MORE than 4000 knives have been seized from visitors to the Scottish Parliament over the last three years.

New figures show that 1497 members of the public passing through the security entrance at Holyrood were asked to hand over blades last year alone.

In 2012, a total of 1380 knives were confiscated from the 400,000 visitors to the parliament, down on the 1497 taken from people in 2011.

Loading article content

On average, 28 knives per week are being confiscated by security staff at the building.

The figures also reveal that 645 other sharp objects, including scissors, corkscrews and screwdrivers, were taken from visitors over the three-year period.

The vast majority of the seized items are returned to the owners at the end of the visits. Many of the blades were pen or pocket knives and only those which are more than three-and-a-half inches long are not returned.

Less than 10 knives have been permanently retained by the ­Scottish Parliament police unit since 2005.

John Lamont MSP, the Scottish Conservatives' chief whip, said: "It does seem like an incredible amount of confiscations, particularly in relation to the number of visits Holyrood gets. You have to question why anyone would attempt to bring such items into a famously secure environment.

"However, it also shows security staff at the Scottish Parliament are doing an incredibly diligent and thorough job."

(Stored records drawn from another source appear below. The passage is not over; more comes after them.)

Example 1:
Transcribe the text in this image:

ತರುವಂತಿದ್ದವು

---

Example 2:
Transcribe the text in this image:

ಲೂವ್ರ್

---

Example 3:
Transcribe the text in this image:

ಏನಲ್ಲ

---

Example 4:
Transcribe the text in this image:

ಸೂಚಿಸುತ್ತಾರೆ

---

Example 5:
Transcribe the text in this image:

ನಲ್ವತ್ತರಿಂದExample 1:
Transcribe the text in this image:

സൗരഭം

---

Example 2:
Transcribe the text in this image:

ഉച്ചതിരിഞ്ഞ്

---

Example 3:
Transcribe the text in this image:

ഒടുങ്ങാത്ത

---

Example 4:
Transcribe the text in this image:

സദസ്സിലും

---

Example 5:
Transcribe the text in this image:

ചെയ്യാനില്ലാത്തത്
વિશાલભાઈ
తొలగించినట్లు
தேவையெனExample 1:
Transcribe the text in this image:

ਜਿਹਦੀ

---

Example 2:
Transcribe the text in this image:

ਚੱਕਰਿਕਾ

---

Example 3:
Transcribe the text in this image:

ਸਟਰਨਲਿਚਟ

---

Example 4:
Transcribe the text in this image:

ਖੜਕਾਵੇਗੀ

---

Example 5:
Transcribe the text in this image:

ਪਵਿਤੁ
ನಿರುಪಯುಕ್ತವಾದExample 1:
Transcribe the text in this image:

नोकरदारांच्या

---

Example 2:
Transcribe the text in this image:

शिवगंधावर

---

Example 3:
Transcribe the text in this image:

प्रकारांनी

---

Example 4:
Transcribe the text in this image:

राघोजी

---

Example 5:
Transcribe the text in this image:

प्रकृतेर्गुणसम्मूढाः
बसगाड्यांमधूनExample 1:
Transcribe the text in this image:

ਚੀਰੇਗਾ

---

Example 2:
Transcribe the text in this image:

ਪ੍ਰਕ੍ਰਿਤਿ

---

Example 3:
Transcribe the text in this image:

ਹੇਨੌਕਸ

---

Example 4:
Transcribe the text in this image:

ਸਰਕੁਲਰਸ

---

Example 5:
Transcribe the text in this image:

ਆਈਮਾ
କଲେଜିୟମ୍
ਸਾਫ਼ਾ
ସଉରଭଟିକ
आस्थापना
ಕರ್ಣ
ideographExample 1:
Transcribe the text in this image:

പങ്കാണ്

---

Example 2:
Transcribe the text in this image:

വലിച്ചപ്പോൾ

The £414 million Scottish Parliament building operates an airport-style scan and frisk system on visitors arriving at its main entrance. The Scottish Parliament has already spent £35,000 on stab-proof vests for Holyrood security staff, which they started wearing in 2011 amid reports that they could be vulnerable to attack.

Last year, a new £6.5 million security extension was opened at the building. The new entrance offers more space for screening and a baggage drop and bosses said it was given the go-ahead following security advice.

A Scottish Parliament ­spokesman said: "For the safety of all, the Parliament does not allow visitors to carry certain sharp objects such as pen-knives or scissors while they are in the building, even if it is perfectly legal to do so in public."

Police Scotland said 20 crimes had been reported at the parliament over the last three years, but none of them involved an offensive weapon.